*Task details*.
Would you copy all lines in the data that contain the word "mort"?

*Data excerpts*.
Segment Open

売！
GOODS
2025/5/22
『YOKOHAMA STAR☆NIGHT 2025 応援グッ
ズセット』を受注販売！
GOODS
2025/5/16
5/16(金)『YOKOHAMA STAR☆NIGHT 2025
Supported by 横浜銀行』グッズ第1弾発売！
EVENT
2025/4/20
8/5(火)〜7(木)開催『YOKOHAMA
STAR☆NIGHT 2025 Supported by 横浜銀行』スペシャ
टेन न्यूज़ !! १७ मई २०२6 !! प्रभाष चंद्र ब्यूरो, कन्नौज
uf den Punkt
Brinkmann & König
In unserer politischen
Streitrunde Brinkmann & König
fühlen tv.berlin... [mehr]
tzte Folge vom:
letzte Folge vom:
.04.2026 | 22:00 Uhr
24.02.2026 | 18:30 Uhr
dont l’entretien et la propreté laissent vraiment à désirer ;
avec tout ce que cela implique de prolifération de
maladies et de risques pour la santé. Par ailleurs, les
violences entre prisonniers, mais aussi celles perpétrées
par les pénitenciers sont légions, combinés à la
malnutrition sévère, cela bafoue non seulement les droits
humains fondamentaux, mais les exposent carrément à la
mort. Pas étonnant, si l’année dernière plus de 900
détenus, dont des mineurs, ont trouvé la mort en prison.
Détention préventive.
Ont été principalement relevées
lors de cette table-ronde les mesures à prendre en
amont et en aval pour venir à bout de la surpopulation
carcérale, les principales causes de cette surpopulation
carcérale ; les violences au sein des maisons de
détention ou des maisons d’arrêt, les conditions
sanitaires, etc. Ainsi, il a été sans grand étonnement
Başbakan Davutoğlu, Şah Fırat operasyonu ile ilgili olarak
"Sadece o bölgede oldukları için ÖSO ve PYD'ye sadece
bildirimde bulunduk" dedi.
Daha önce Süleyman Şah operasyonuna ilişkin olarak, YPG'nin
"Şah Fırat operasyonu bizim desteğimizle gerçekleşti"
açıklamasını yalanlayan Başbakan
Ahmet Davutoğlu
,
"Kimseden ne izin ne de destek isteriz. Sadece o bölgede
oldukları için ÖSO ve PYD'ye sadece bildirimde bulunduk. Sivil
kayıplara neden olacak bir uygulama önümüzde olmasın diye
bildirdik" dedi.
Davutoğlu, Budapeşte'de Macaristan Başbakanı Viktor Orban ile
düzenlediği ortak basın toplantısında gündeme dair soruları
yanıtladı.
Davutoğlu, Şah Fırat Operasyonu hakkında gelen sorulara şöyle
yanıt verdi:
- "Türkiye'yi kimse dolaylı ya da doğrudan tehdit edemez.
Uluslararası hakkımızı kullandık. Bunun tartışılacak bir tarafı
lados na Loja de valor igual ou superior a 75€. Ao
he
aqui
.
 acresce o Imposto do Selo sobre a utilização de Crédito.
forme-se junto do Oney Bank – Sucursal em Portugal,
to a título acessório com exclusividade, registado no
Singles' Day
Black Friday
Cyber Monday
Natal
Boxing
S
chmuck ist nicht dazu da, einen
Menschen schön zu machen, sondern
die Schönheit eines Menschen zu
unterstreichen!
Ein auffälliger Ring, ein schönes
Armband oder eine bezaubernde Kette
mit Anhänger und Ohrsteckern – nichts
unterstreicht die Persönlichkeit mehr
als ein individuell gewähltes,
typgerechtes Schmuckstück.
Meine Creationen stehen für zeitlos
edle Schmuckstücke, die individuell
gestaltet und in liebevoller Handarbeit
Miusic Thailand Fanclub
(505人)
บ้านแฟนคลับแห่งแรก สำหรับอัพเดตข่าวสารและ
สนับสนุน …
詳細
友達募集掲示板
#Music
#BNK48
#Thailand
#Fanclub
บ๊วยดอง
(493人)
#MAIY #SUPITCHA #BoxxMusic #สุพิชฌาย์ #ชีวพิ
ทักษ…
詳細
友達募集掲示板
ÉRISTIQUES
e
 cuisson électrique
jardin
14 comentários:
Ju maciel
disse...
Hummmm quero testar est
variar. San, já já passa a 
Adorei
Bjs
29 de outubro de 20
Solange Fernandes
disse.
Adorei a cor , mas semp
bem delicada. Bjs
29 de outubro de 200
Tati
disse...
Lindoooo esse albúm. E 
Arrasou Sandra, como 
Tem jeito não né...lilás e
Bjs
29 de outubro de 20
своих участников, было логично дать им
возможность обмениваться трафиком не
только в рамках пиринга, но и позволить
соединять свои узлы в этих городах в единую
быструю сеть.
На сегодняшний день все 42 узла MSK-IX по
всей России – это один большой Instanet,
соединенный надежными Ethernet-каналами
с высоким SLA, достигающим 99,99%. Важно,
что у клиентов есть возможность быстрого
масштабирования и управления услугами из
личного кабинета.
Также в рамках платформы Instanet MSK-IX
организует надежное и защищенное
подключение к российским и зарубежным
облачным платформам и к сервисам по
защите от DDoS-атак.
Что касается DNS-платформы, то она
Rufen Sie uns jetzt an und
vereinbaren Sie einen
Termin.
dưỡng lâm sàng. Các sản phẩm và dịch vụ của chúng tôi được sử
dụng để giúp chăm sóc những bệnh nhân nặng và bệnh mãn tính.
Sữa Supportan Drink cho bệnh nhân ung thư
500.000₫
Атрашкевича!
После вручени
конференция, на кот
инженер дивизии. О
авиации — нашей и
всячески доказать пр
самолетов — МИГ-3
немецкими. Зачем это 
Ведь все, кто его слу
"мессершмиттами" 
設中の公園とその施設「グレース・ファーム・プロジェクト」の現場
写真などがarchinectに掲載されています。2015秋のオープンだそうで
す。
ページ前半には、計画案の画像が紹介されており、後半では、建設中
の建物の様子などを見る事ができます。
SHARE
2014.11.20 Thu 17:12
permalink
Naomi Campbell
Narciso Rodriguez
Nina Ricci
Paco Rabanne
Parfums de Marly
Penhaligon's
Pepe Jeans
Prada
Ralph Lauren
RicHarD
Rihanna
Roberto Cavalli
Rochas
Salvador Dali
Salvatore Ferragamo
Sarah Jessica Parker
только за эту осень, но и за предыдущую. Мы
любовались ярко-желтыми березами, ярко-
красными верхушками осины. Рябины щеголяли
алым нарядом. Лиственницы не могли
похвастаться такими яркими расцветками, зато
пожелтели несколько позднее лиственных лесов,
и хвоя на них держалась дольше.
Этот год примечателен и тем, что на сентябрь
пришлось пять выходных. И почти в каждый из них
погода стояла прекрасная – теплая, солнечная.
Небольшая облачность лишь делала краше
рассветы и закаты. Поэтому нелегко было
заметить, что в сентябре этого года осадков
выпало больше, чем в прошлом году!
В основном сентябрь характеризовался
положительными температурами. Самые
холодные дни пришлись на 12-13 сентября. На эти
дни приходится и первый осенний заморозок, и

Segment Closed

*Solution to the problem*.
mort. Pas étonnant, si l’année dernière plus de 900
détenus, dont des mineurs, ont trouvé la mort en prison.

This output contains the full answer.